3 Gedanken zu “Sneak-Review #50: Sausage Party – Es geht um die Wurst

  1. „Entweder der Film bekommt 8 oder 0 Punkte“ war eine Reaktion in der englischen Sneak, wo der Film deutlich besser ankam. Fand ihn teilweise aufgrund großartiger, dummer Wortwitze ganz lustig.
    Aber alles Geschmacksache.
    Nur eine kleine Anmerkung: DAS WAR KEIN PIXAR LOGO IM INTRO. Es war kein Pixar Film, das ist einfach falsch.

    1. Ups. Da habe ich wohl im Vorspann ein bisschen geträumt.
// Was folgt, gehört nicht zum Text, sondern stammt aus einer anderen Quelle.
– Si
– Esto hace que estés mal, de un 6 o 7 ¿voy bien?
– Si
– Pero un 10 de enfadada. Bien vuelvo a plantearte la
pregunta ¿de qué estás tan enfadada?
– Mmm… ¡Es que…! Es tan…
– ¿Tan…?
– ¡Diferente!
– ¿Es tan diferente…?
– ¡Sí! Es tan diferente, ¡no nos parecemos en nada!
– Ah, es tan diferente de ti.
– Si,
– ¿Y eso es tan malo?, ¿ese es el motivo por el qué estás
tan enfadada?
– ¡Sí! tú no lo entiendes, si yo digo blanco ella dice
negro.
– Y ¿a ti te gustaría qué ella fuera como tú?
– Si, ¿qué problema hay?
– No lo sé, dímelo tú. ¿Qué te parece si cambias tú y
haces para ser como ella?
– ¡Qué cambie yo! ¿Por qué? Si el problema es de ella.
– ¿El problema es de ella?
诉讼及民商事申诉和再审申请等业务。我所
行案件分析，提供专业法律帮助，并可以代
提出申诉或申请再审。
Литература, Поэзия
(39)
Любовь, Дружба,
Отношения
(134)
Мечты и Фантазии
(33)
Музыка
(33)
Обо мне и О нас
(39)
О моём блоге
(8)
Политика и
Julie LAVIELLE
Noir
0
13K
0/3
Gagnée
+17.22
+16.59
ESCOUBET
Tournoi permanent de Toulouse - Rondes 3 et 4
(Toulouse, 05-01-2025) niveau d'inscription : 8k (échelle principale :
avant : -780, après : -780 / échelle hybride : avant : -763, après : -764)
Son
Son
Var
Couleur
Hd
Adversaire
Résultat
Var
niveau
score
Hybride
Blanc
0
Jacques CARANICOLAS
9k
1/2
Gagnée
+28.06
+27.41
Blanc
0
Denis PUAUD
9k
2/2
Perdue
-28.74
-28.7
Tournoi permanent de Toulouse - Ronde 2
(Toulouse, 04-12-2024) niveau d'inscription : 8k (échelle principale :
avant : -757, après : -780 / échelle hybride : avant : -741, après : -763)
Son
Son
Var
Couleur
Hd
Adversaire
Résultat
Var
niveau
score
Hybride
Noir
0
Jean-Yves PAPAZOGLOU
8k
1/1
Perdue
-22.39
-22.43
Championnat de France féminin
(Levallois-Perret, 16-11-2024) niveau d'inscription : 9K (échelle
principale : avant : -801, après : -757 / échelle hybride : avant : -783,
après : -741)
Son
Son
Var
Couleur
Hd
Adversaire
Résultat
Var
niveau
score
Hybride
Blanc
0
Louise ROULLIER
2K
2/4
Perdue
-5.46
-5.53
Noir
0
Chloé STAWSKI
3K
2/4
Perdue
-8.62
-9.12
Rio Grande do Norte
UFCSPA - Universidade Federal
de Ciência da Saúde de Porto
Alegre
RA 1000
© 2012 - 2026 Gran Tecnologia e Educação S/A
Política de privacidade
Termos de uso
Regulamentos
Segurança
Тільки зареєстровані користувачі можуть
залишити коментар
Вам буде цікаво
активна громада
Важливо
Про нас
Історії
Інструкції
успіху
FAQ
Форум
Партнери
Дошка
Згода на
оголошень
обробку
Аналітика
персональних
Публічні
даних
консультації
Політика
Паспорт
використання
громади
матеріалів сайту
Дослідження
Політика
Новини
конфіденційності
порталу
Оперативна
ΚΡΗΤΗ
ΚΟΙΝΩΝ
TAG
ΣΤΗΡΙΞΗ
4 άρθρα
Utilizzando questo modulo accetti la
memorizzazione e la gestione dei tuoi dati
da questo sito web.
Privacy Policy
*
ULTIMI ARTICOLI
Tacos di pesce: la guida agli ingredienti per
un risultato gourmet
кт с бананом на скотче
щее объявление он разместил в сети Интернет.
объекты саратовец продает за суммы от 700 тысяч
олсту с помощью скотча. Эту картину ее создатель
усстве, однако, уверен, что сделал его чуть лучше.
Entschuldige bitte.
      Ich habe mich inzwischen auch belehren lassen, dass die Wortwitze im Englischen tatsächlich ganz gut sind. Da könnte man jetzt gut einen Vergleich ziehen, im Deutschen waren sie aber wirklich einfach schlecht. Und das mit der Geschmackssache… naja da scheiden sich die Geister wenn Rassismus, Sexismus etc. im Spiel ist.

  2. Ich sah den Film in Originalsprache und stimme dem Beitrag vollkommen zu. Ich mags mal versaut und pietätlos – doch hier ging man zu weit! Das ganze changierte zwischen witzigen Momenten und sich zunehmend häufenden irritierenden Elementen. Ein äußerst verstörender und geschmackloser Film.